* **Actions to take**
a: Read the text about Nashla Bogaert and say whether each statement agrees with it: (i) Bogaert began working in Dominican television in 2004, (ii) she left "Divertido con Jochy" in 2018, (iii) the first season of Dominicana's Got Talent airs on Color Visión. For each, answer yes or no and quote the deciding words of the text.
b: Print the part of the text about Nashla Bogaert starting with "In 2018, Bogaert" and going on through "on Color Visión.", with no changes.

Nashla Bogaert Rosario (born 11 May 1986) is a Dominican actress and TV presenter.

Career
In 2004, Nashla Bogaert started her career in the Dominican television on the sabbatine variety show "Divertido con Jochy". She quit in 2012.

In 2018, Bogaert became co-producer of Dominicana's Got Talent, the Dominican Republic spin-off of Simon Cowell's Got Talent international talent show. She will co-produce it with “Tuto” Guerrero, Gilberto Morillo and her husband David Maler. Its first season will air from September to December 2019 on Color Visión.

* **Dataset rows**

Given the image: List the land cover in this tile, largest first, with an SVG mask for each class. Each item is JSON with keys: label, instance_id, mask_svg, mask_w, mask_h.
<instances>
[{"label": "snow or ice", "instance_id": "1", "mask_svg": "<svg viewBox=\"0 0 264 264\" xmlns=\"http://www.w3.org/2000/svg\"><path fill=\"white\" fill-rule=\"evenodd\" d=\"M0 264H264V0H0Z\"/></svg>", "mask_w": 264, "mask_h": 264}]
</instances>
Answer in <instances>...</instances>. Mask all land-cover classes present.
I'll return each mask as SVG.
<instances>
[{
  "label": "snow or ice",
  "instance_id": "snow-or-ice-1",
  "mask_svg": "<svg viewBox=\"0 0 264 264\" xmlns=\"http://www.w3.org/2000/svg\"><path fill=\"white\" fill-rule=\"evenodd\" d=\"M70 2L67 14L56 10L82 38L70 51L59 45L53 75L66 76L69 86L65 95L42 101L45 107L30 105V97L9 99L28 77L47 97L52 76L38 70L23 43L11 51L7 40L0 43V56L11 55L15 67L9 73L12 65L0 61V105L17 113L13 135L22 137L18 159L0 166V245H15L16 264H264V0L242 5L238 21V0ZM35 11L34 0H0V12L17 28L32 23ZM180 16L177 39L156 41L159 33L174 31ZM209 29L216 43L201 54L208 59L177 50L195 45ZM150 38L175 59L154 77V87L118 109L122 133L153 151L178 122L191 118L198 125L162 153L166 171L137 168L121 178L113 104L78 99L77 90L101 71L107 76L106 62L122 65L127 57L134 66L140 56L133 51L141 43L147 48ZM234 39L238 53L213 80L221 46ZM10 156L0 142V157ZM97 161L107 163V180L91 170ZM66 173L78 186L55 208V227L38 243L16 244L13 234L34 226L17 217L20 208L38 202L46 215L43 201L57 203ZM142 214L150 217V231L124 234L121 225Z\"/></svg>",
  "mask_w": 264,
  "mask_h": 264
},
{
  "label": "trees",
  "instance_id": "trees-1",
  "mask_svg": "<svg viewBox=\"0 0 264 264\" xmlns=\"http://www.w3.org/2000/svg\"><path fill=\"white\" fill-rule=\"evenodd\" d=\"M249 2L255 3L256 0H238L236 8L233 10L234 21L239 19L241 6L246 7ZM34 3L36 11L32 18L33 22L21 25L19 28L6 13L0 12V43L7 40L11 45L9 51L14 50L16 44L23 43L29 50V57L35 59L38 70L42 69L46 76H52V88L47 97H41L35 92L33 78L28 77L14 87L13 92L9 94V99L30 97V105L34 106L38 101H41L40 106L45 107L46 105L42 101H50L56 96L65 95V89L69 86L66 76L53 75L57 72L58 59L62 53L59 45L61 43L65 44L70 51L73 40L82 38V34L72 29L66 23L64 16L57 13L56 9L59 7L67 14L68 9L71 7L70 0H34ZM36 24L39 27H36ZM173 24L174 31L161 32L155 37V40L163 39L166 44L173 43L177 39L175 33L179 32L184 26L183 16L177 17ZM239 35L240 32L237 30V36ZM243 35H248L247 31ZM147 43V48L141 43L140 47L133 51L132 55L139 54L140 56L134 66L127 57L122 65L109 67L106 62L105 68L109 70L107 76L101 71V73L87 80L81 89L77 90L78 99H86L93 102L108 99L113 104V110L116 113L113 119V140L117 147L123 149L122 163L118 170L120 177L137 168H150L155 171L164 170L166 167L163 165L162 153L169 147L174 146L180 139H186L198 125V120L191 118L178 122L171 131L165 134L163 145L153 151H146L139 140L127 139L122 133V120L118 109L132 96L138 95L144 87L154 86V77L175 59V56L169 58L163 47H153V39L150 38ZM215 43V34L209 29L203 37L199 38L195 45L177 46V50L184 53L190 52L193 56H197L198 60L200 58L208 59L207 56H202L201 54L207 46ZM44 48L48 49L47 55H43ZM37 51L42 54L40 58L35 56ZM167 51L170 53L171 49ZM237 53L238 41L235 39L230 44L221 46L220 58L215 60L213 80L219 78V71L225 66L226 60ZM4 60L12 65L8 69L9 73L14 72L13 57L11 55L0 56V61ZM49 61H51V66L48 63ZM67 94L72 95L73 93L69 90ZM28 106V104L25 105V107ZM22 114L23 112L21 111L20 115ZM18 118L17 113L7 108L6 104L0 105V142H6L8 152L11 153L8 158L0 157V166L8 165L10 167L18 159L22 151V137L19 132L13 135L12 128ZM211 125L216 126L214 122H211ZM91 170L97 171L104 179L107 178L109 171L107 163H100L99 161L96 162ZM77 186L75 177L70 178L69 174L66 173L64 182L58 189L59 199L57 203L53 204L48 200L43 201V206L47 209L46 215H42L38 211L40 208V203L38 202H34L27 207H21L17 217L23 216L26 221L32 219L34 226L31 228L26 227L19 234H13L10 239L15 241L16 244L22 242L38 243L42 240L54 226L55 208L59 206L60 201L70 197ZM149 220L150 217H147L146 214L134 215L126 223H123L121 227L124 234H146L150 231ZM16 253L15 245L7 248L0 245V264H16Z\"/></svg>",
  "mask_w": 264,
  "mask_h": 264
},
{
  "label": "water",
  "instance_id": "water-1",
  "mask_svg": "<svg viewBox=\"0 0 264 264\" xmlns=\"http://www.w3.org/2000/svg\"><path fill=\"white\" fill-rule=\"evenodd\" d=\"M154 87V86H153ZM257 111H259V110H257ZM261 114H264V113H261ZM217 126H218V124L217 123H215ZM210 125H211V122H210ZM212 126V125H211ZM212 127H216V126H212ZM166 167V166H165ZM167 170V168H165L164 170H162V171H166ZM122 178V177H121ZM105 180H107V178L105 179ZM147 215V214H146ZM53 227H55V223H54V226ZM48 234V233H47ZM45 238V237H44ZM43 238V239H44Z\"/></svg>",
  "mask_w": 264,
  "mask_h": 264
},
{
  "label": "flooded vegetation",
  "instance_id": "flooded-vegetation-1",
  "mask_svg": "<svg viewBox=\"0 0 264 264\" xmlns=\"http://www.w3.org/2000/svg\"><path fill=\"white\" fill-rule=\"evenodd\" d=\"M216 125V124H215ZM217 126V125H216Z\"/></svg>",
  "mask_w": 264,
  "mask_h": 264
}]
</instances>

* **Expected answers**
a:
(i) Yes: "In 2004, Nashla Bogaert started her career in the Dominican television"
(ii) No: "She quit in 2012."
(iii) Yes: "Its first season will air from September to December 2019 on Color Visión."

b:
In 2018, Bogaert became co-producer of Dominicana's Got Talent, the Dominican Republic spin-off of Simon Cowell's Got Talent international talent show. She will co-produce it with “Tuto” Guerrero, Gilberto Morillo and her husband David Maler. Its first season will air from September to December 2019 on Color Visión.